Mylène Jacquot : Traiter des instances comme cela est fait dans le cadre du chantier 1 aurait supposé d’aborder leur composition, ce qui n’a pas été fait. C’est le gros raté de ce chantier. Plus largement, il y a un problème d’émiettement du paysage syndical en général alors même que certaines organisations ont des orientations proches.

C’est un sujet posé en France depuis des décennies et qui ne se résout pas. Dans d’autres pays, le paysage syndical est plus restreint et les organisations syndicales n’en ont pas moins de poids, au contraire. D’autre part, nous ne désespérons pas d’amener le gouvernement à conduire une réflexion sur un renforcement de la négociation qui passerait par un bilan des accords de Bercy.

AEF info : Comment concilier maintien du front syndical et campagne électorale à trois mois des élections ?
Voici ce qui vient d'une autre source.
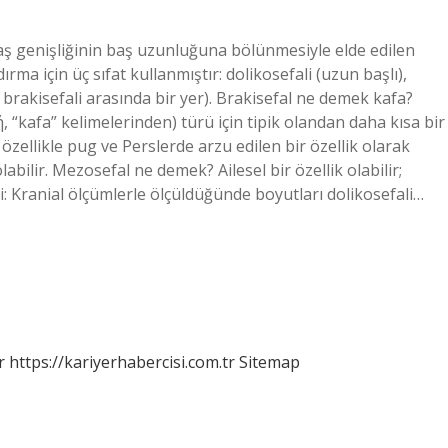
aş genişliğinin baş uzunluğuna bölünmesiyle elde edilen
ırma için üç sıfat kullanmıştır: dolikosefali (uzun başlı),
le brakisefali arasında bir yer). Brakisefal ne demek kafa?
 “kafa” kelimelerinden) türü için tipik olandan daha kısa bir
, özellikle pug ve Perslerde arzu edilen bir özellik olarak
abilir. Mezosefal ne demek? Ailesel bir özellik olabilir;
: Kranial ölçümlerle ölçüldüğünde boyutları dolikosefali…
r
https://kariyerhabercisi.com.tr
Sitemap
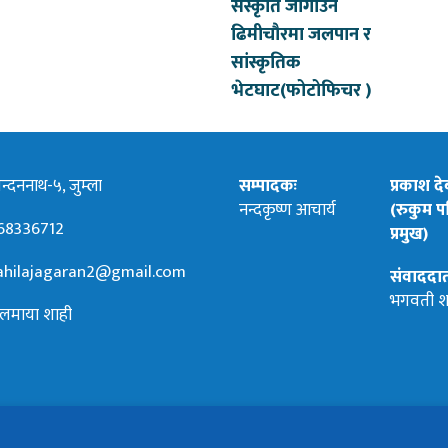
संस्कृति जोगाउन
ढिमीचौरमा जलपान र
सांस्कृतिक
भेटघाट(फोटोफिचर )
्दननाथ-५, जुम्ला
सम्पादकः
प्रकाश द
नन्दकृष्ण आचार्य
(रुकुम पश
68336712
प्रमुख)
hilajagaran2@gmail.com
संवाददा
भगवती श
लमाया शाही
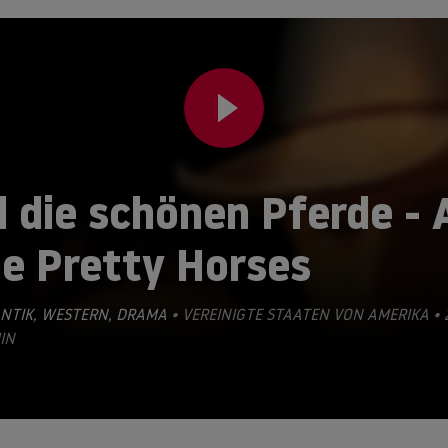
l die schönen Pferde - A
he Pretty Horses
NTIK
,
WESTERN
,
DRAMA
• VEREINIGTE STAATEN VON AMERIKA • 
IN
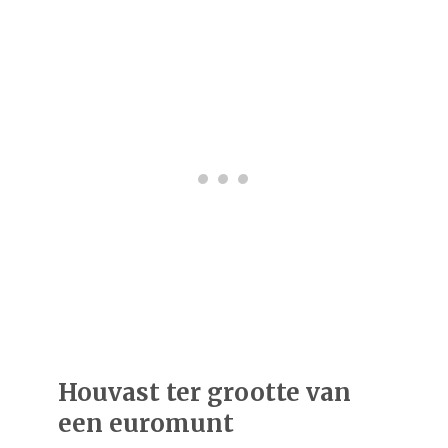
Houvast ter grootte van
een euromunt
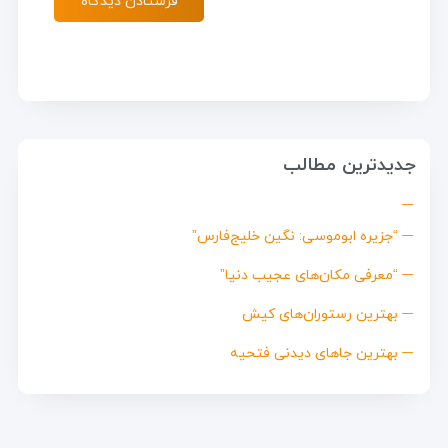
جدیدترین مطالب
“جزیره ابوموسی: نگین خلیج‌فارس”
“معرفی مکان‌های عجیب دنیا”
بهترین رستوران‌های کیش
بهترین جاهای دیدنی فتحیه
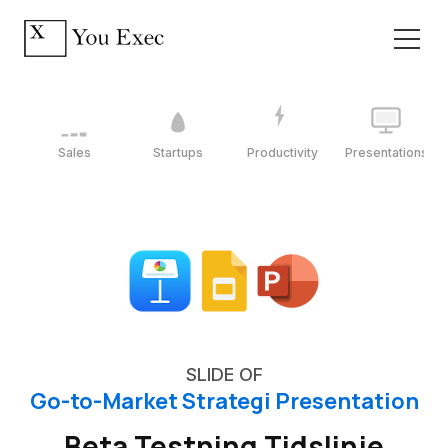
Sales
Startups
Productivity
Presentations
SLIDE OF
Go-to-Market Strategi Presentation
Beta Testning Tidslinje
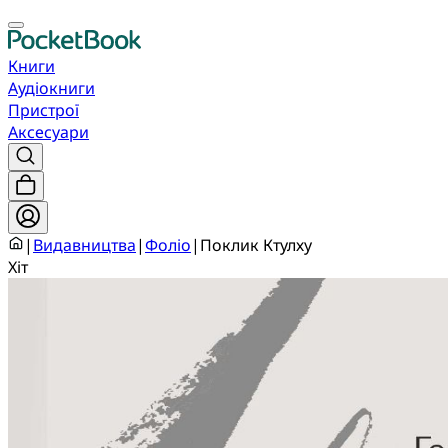
Книги
Аудіокниги
Пристрої
Аксесуари
|
Видавництва
|
Фоліо
|
Поклик Ктулху
Хіт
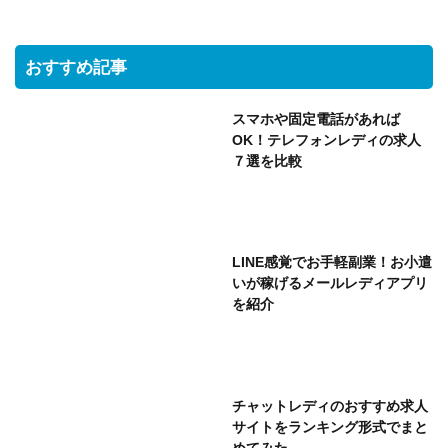
おすすめ記事
スマホや固定電話があれば
OK！テレフォンレディの求人
７選を比較
LINE感覚でお手軽副業！お小遣
いが稼げるメールレディアプリ
を紹介
チャットレディのおすすめ求人
サイトをランキング形式でまと
めてみた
Mylène Jacquot : Cela est possible dès lors qu’il y a du respect de ce qu’est notre rôle aux uns et aux autres auprès des agents et que l’on continue à placer leur intérêt avant celui de nos organisations. C’est ce qui a permis de déboucher par exemple sur le courrier commun du mois de juillet adressé à Olivier Dussopt sur l’égalité professionnelle. Au-delà de nos divergences, nous avons été capables de rappeler au gouvernement les sujets que nous souhaitions voir abordés dans cette négociation.

(1) En décembre 2014, premier scrutin à avoir lieu simultanément dans les trois versants de la fonction publique, la CGT avait recueilli 23,08 % des voix, la CFDT 19,27 %, Force ouvrière 18,59 %, l’Unsa 10,38 %, la FSU 7,91 %, Solidaires 6,85 %, la CFTC 3,33 %, la CGC 2,93 % et la FA-FP, 2,91 %.